[Items listed in a dataset]
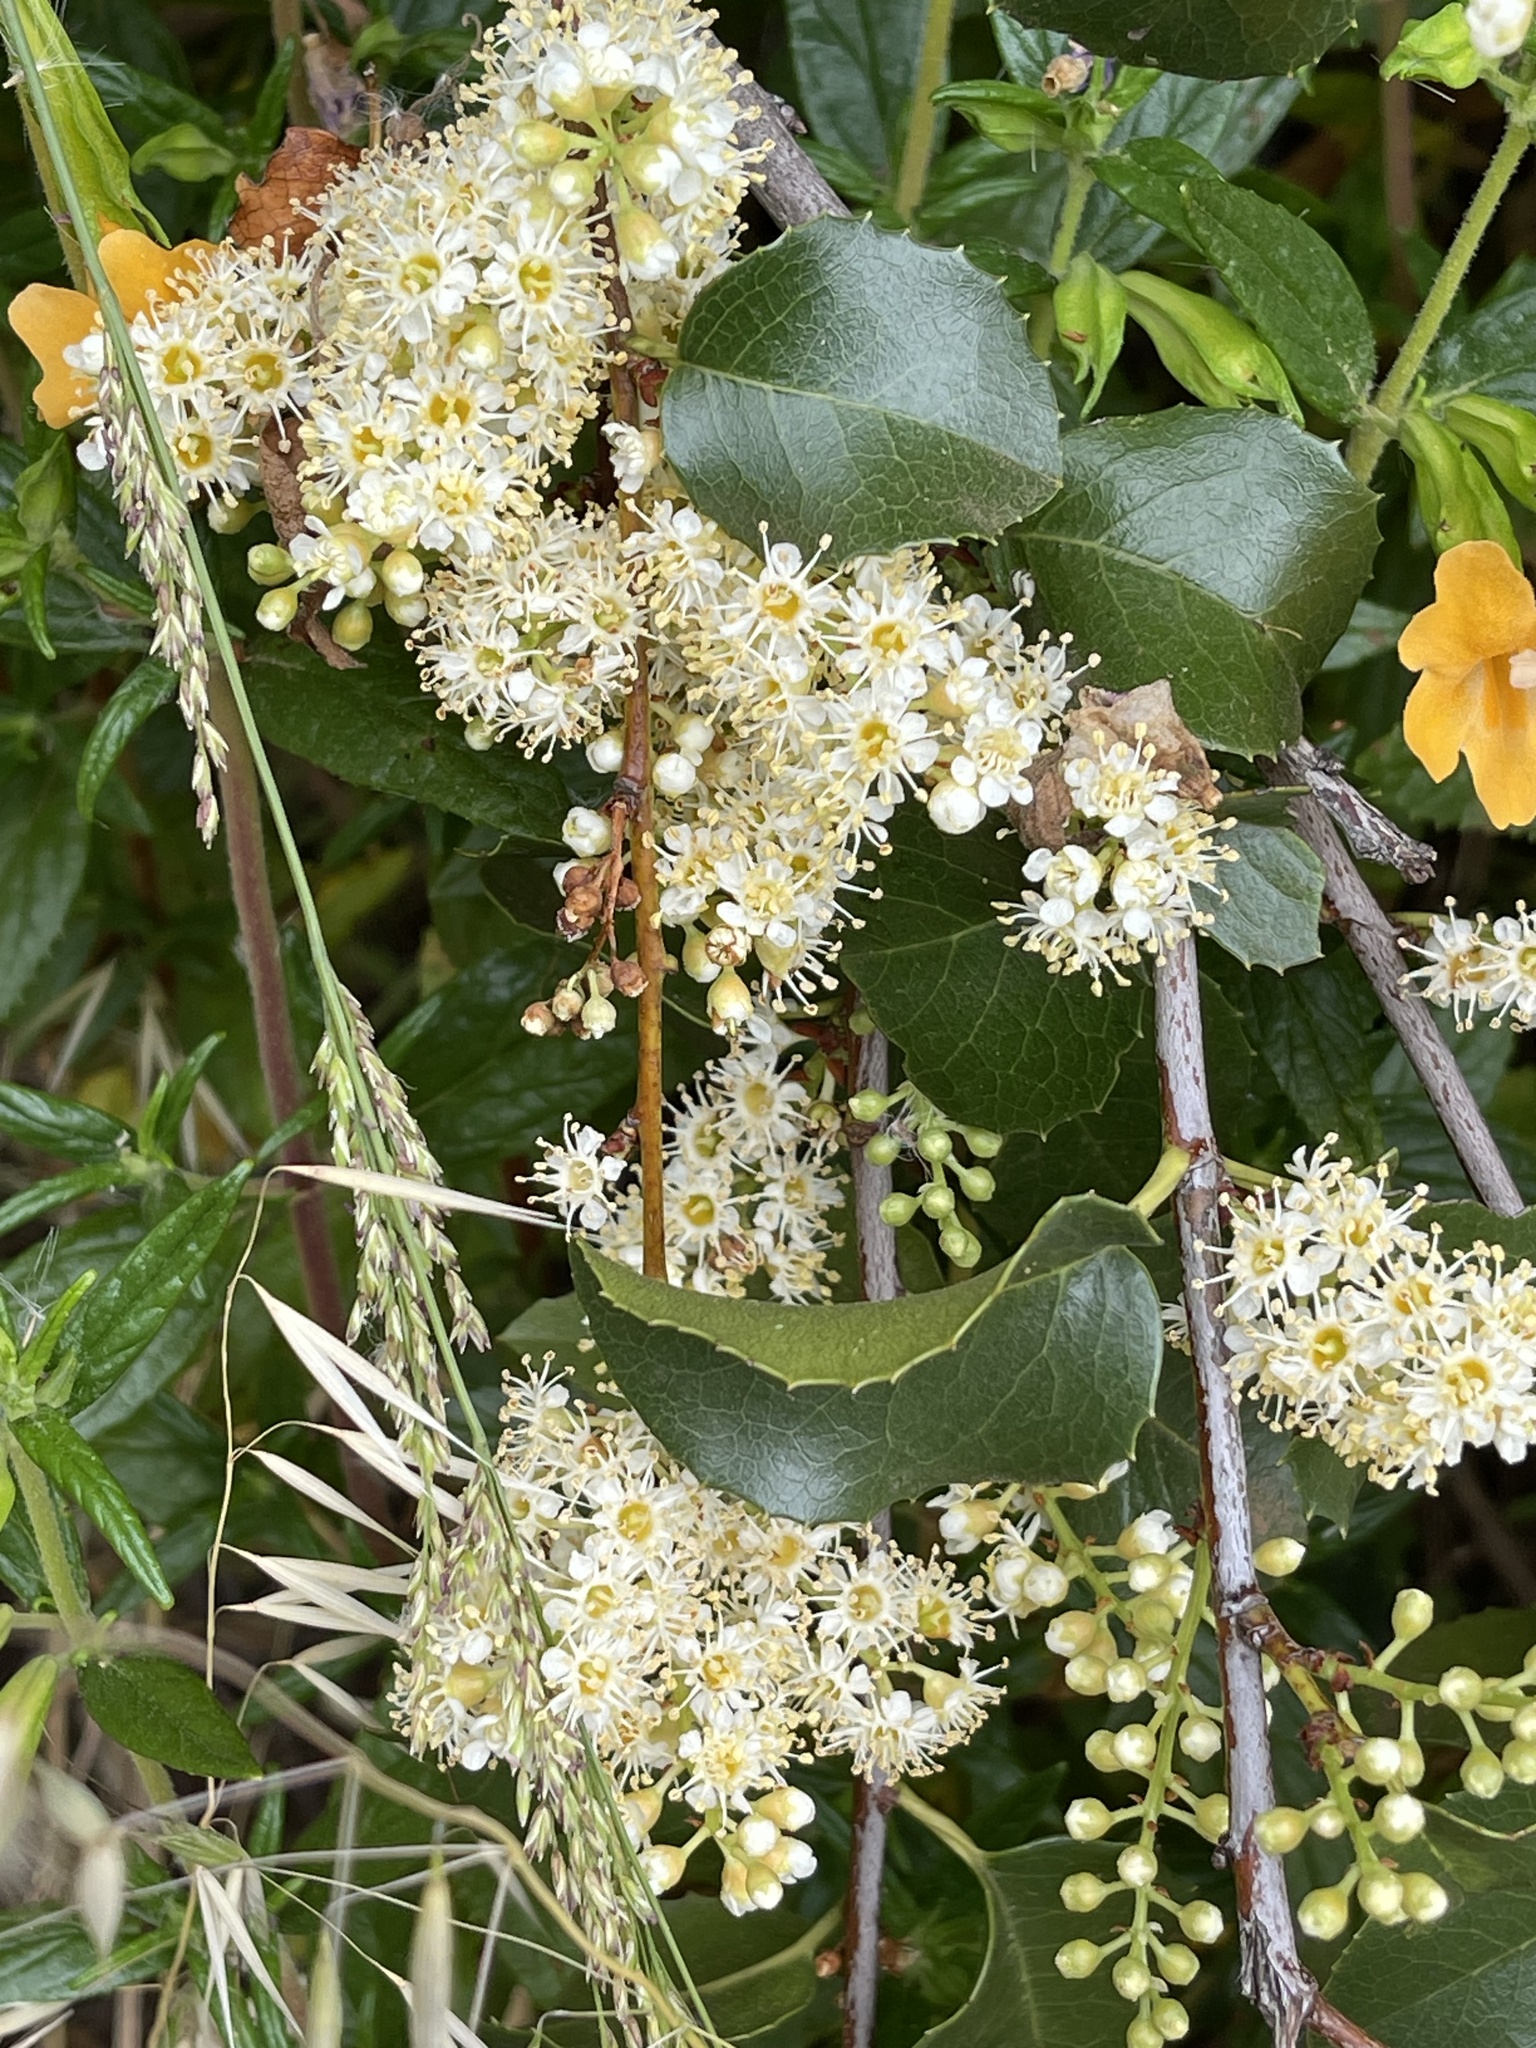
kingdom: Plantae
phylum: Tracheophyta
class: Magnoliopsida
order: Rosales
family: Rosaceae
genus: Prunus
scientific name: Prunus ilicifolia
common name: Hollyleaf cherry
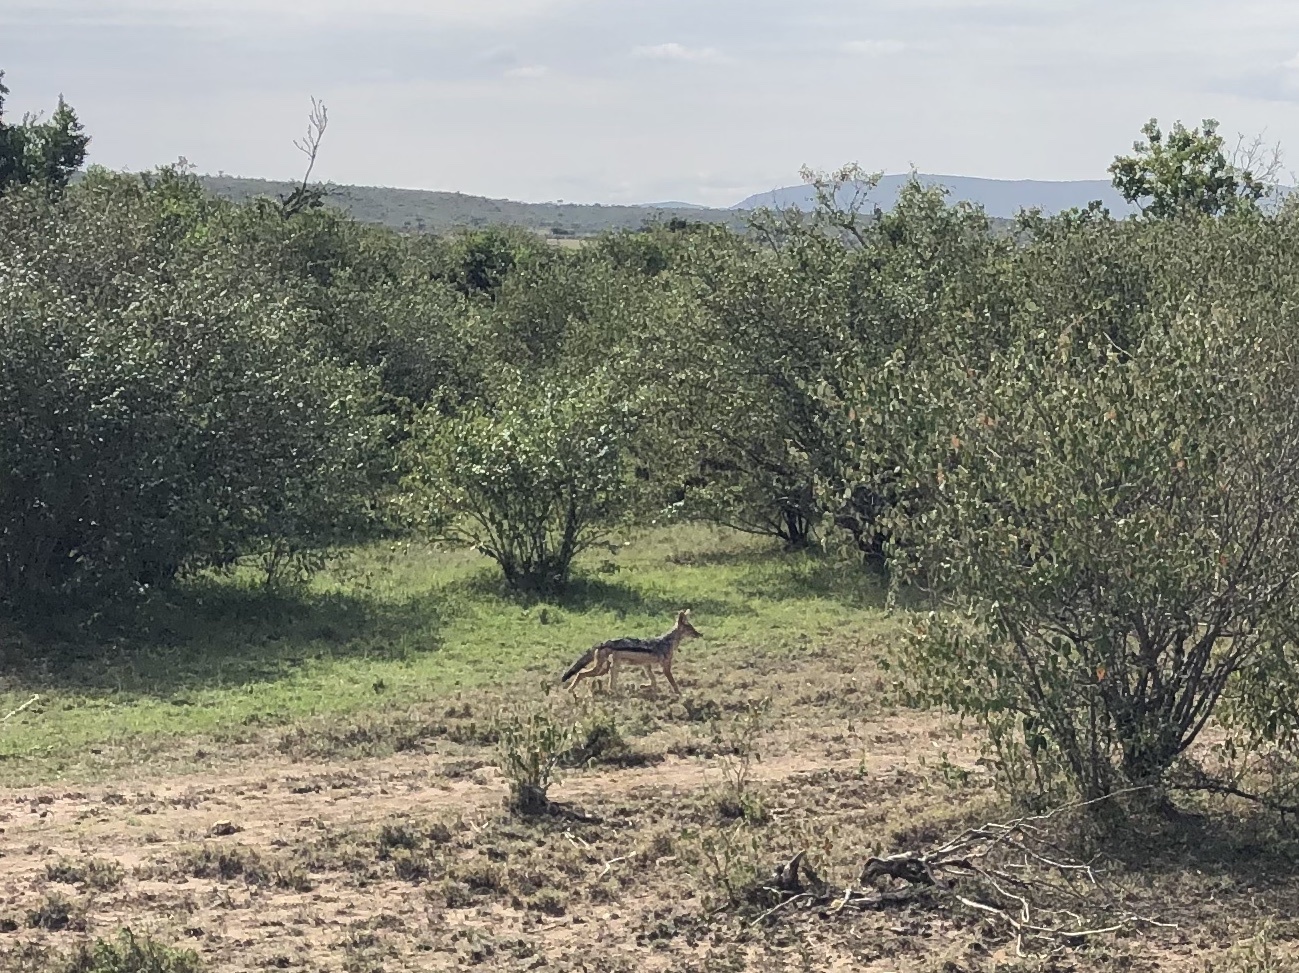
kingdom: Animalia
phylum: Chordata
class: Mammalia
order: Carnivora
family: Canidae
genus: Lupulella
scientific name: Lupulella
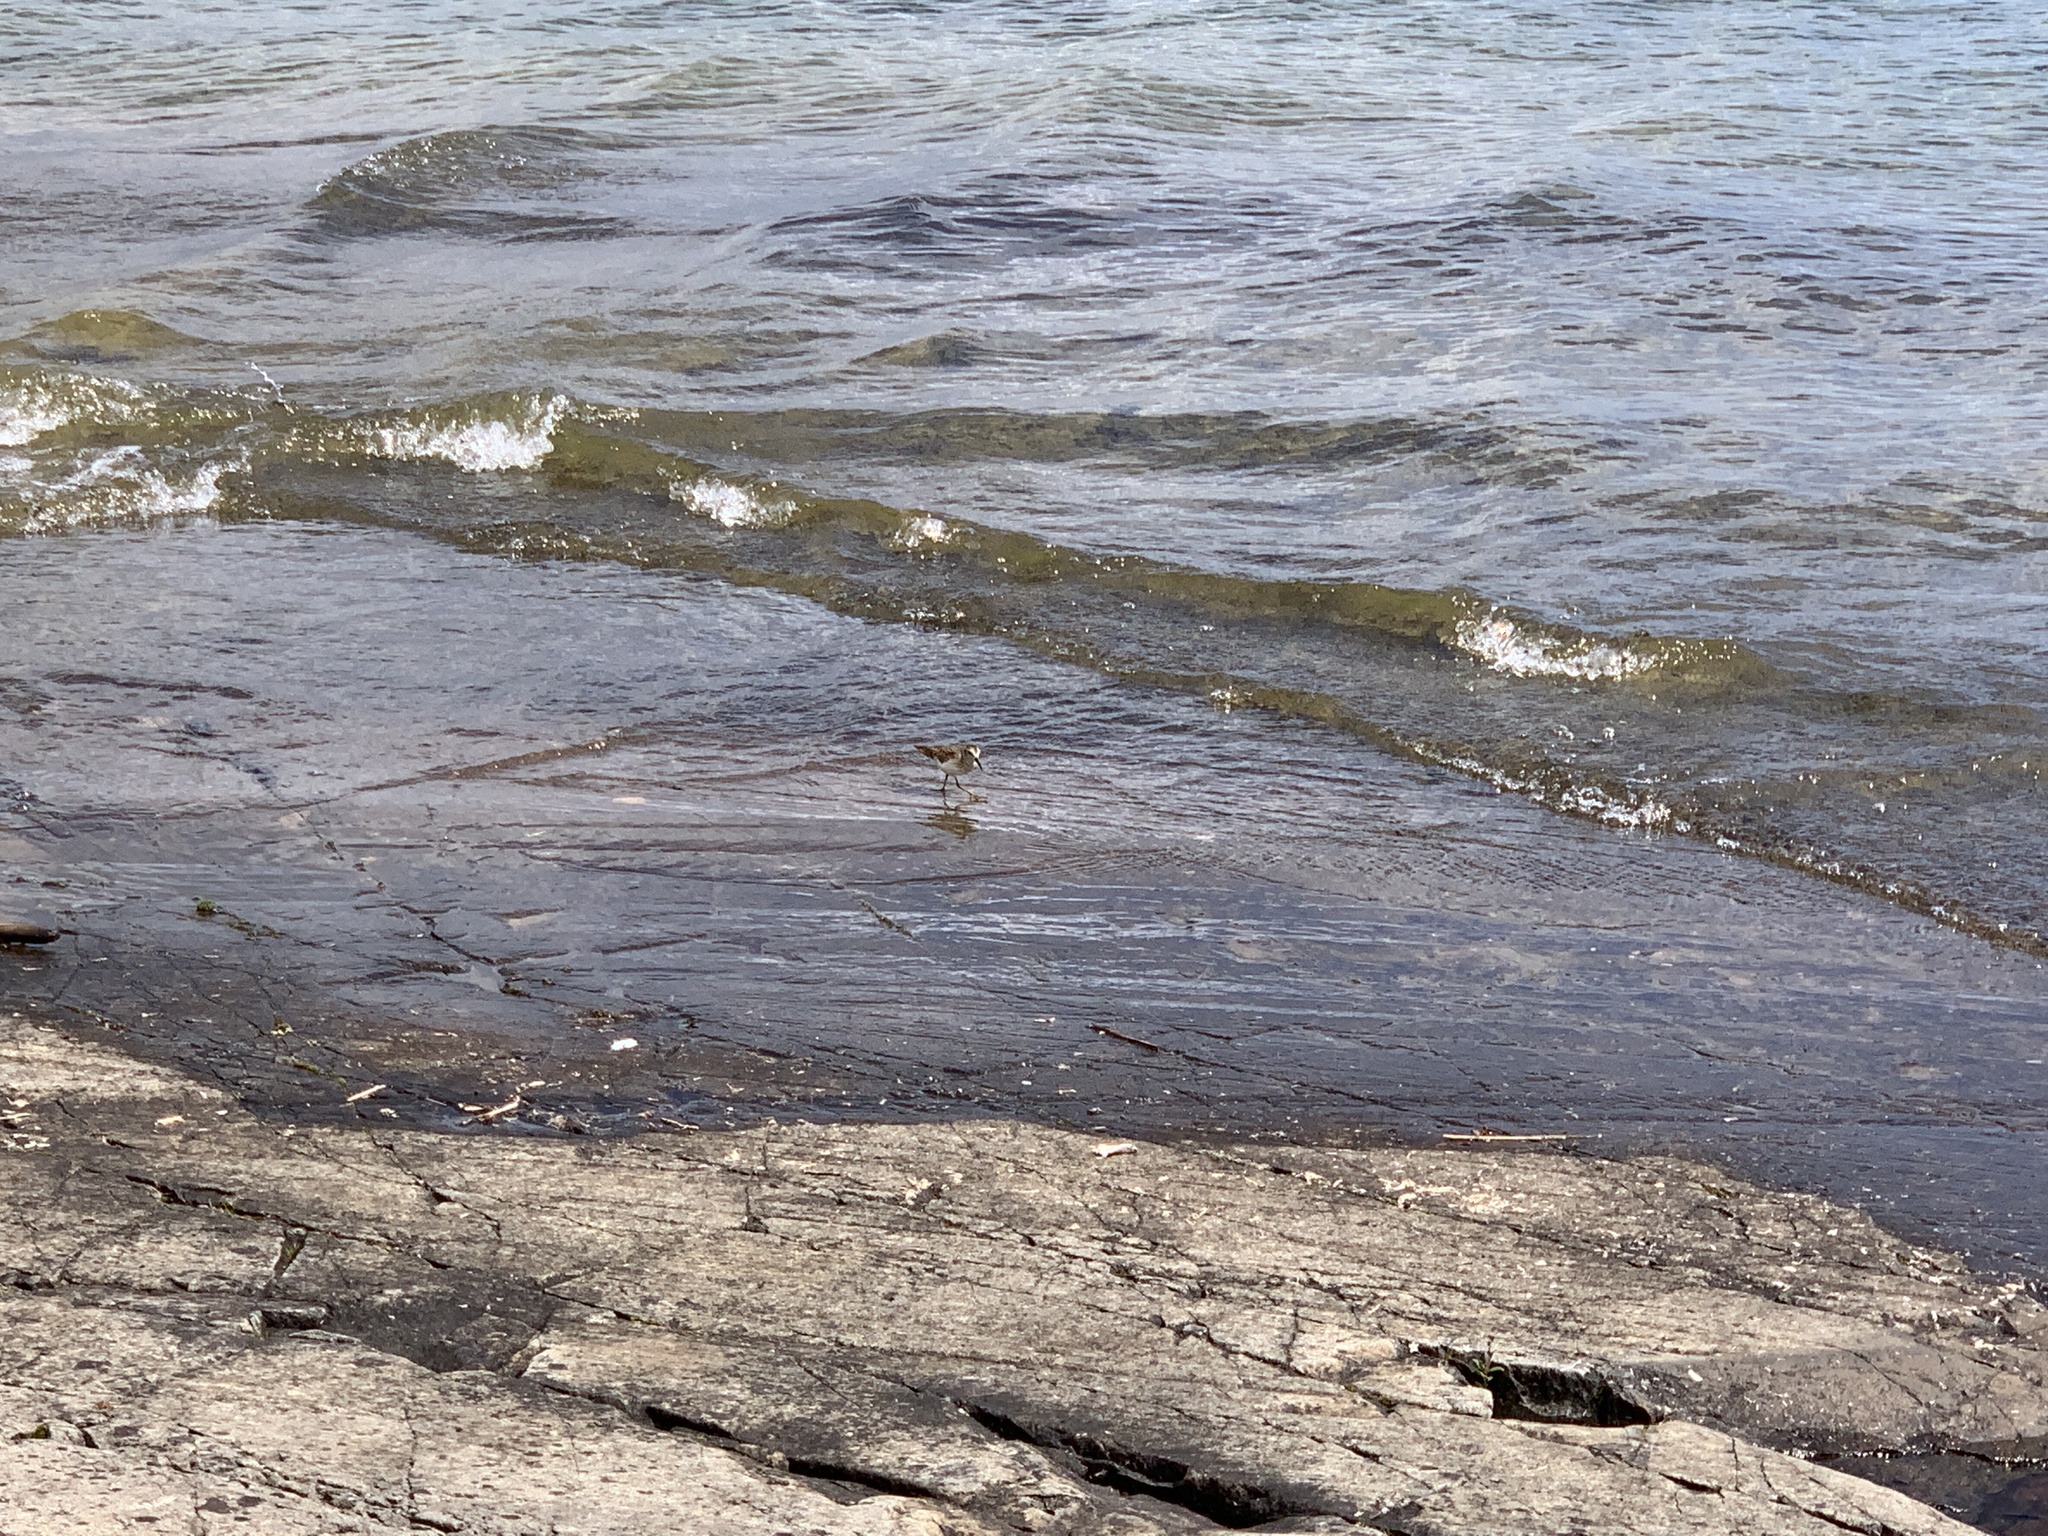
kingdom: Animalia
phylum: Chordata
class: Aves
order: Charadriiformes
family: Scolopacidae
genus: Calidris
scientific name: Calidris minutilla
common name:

### WHAT IS ASKED
Please rename "common name" to "vernacular name" throughout the rows above, keeping every other line the same and omitting the pictures.

### RESULT
kingdom: Plantae
phylum: Tracheophyta
class: Magnoliopsida
order: Rosales
family: Rosaceae
genus: Prunus
scientific name: Prunus ilicifolia
vernacular name: Hollyleaf cherry
kingdom: Animalia
phylum: Chordata
class: Mammalia
order: Carnivora
family: Canidae
genus: Lupulella
scientific name: Lupulella
kingdom: Animalia
phylum: Chordata
class: Aves
order: Charadriiformes
family: Scolopacidae
genus: Calidris
scientific name: Calidris minutilla
vernacular name:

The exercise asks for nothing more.